Merita decisamente qualche parola in più, la versione – in qualche modo definitiva – di Deportees (Plane Wreck at Los Gatos), tra le più conosciute composizioni di Woody Guthrie (quantomeno, per ciò che riguarda il testo: la musica venne aggiunta ad una decina d’anni di distanza da uno misconosciuto insegnante di New York – Martin Hoffman – con Guthrie già costretto all’invalidità dalla malattia, la Corea di Huntington, che aveva colpito il suo sistema nervoso).
Un testo scritto di getto dallo stesso Guthrie sdegnato per aver ascoltato alla radio la notizia di un incidente aereo avvenuto in California, in cui erano rimasti uccisi – oltre ai quattro membri dell’equipaggio – ventotto lavoratori agricoli stagionali messicani, identificati unicamente come “deportees” (sostituite “extracomunitari” e pensate alle cronache giornalistiche delle tante, troppe tragedie legate ai fenomeni migratori e vi renderete conto di quanto attuali suonino, ancora oggi, le parole di Woody Guthrie).
Una tragedia avvenuta nel gennaio del 1948: solo alcuni anni orsono lo scrittore Tim Z. Hernandez - originario dell’area in cui precipitò l’aereo all’interno della Fresno County, in California - dopo una lunga ricerca è riuscito a ritrovare i nomi delle vittime del disastro aereo, poi scolpiti nella pietra di un nuovo monumento commemorativo eretto sul luogo dell’incidente.
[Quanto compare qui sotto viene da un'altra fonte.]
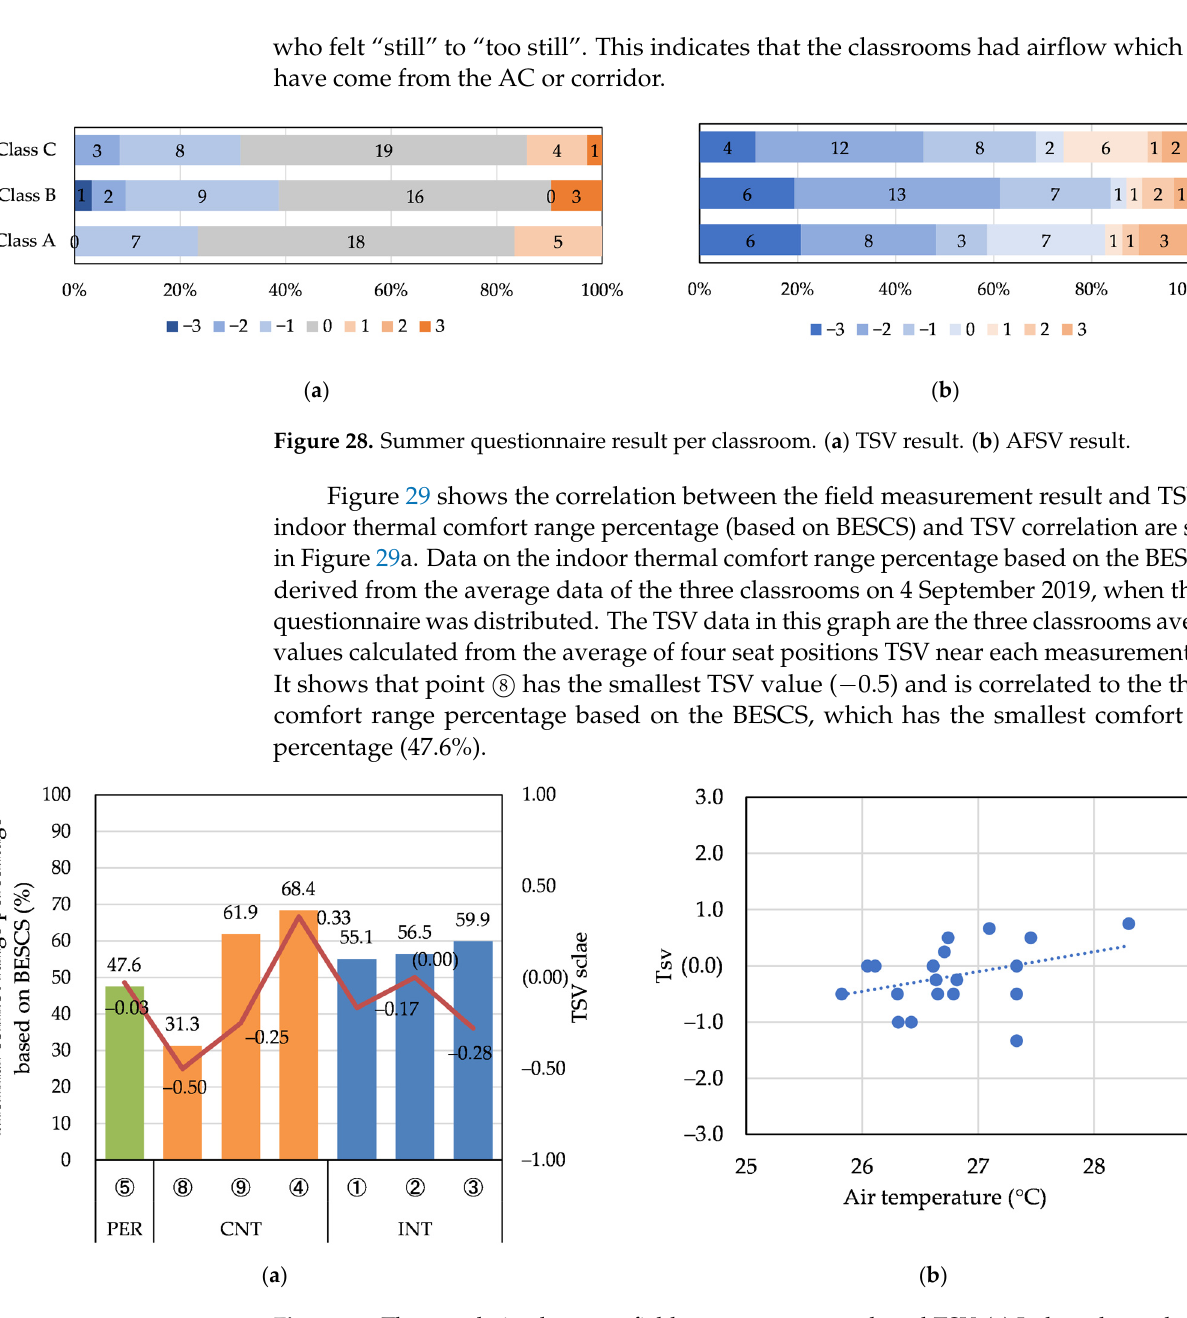
− 0.6 1 Four rows from left to right are window seats to corridor seats. 2 Three zones from left to right are PER, CNT, and INT. On the other hand, the highest AFSV average per zone scale result was in the PER zone, and the first row from the window for the highest AFSV average per row scale means that students who sat in that zone did not feel air flow as strong as in the other zones. However, similar to class A, the second row from the window had the lowest AFSV average per row. It can be presumed that this position is near the AC equipment that blows air directly to that position. Based on the average per-row result of the TSV in class C, the highest TSV was in the PER zone. Figure 27c shows that the air temperature in the INT zone is slightly higher than in the CNT zone except for the back row. Therefore, it can be said that the AC airflow blew directly to the CNT zone, which made the air temperature in CNT lower than in the other zones, and the AFSV in the CNT zone was lower than in the other zones.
Lance Canales, figlio egli stesso di braccianti agricoli stagionali costretti a migrare costantemente alla ricerca di lavoro, collaborò alla ricerca, realizzando la versione qui inclusa di Deportees, incisa inizialmente su un singolo venduto per raccogliere i fondi necessari alla realizzazione del nuovo monumento.
Una versione, si diceva, in qualche modo definitiva e particolarmente commovente, con lo stesso Tim Z. Hernandez che recita in sottofondo i nomi delle vittime.
Ad oltre sessantacinque anni dalla loro morte, quei ventotto uomini e donne messicani periti nell’incidente di Los Gatos non sono più solo “deportees”.